Dans une tribune publiée le lundi 17 mars, l’ancien maire et ancien ambassadeur Yeah Samaké pose son regarde sur l’installation « agressive » des délégations spéciales en remplacement des conseils municipaux élus. Une décision qui, selon lui, met en péril l’émergence d’élites locales et fragilise le développement communautaire.
La transition en cours au Mali, enclenchée dans un contexte de crise politique et sécuritaire, avait nourri l’espoir d’un renforcement des institutions locales. Mais la nomination de délégations spéciales par l’État, sans consultation des populations ni calendrier précis pour la tenue d’élections, suscite de vives préoccupations.
Yeah Samaké souligne une contradiction avec le Code des collectivités territoriales, qui établit le principe de libre administration des collectivités. Selon l’article 3 de ce texte, celles-ci doivent être dirigées par des conseils élus, garantissant ainsi une gestion ancrée dans les réalités locales. Or, la mise en place de délégations spéciales, composées de membres désignés par l’exécutif, remet en cause cette autonomie.
L’ancien candidat à l’élection présidentielle pointe également une atteinte à l’article 9 du même code, qui confère aux collectivités une personnalité morale et une autonomie financière. En centralisant davantage la gestion des affaires locales, l’État court-circuite les mécanismes de redevabilité et prive les citoyens de leur droit de regard sur la gouvernance locale.
Outre la question juridique, la suppression des conseils municipaux élus prive de nombreux acteurs locaux d’une expérience essentielle à l’apprentissage des responsabilités publiques. « La démocratie locale est un vivier pour l’émergence de leaders enracinés dans les réalités des populations. En les écartant du processus de gouvernance, on affaiblit une dynamique essentielle à la construction du pays », regrette Yeah Samaké.
Selon lui, les jeunes leaders et les figures émergentes de la politique locale se retrouvent ainsi écartés des rouages du pouvoir, freinant leur montée en compétence et leur implication dans la gestion des collectivités.

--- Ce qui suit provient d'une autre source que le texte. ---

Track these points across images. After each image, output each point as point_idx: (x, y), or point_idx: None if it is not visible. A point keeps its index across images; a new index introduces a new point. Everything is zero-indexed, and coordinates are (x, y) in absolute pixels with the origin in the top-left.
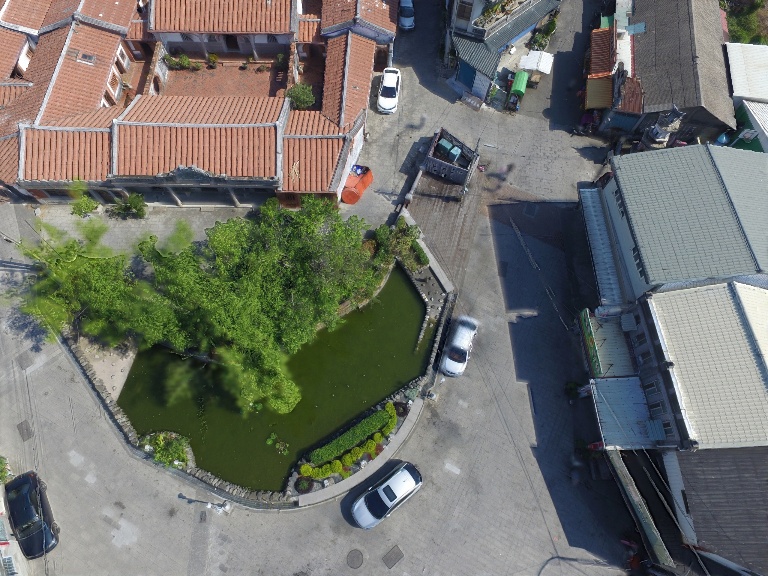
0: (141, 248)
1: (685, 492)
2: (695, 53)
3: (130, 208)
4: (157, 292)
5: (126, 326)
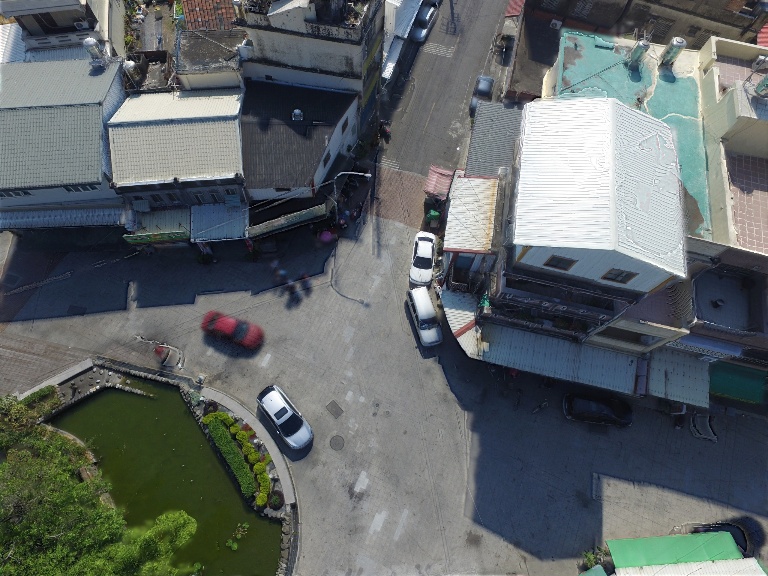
0: None
1: None
2: None
3: None
4: None
5: None
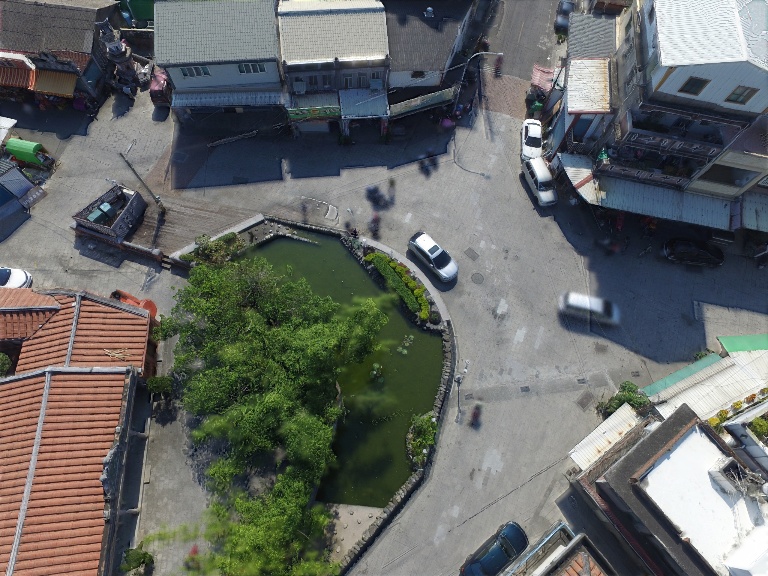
0: (230, 477)
1: (414, 71)
2: (31, 2)
3: (139, 574)
4: (284, 445)
5: (323, 467)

« Lorsqu’une collectivité est privée de ses prérogatives, les habitants ont tendance à se désintéresser de la gestion des projets locaux. Or, la décentralisation repose sur une responsabilité partagée entre les autorités locales et les citoyens », rappelle l’ancien ambassadeur.
Face à ces enjeux, Yeah Samaké formule plusieurs recommandations. Il préconise notamment de « respecter la libre administration des collectivités, en garantissant leur gestion par des conseils élus, conformément à l’article 3 du Code des collectivités », et de « limiter la durée des délégations spéciales, en encadrant leur mandat par un calendrier clair pour l’organisation d’élections locales ». Il demande de « renforcer la participation des citoyens, afin de rétablir un lien entre les populations et leurs représentants ».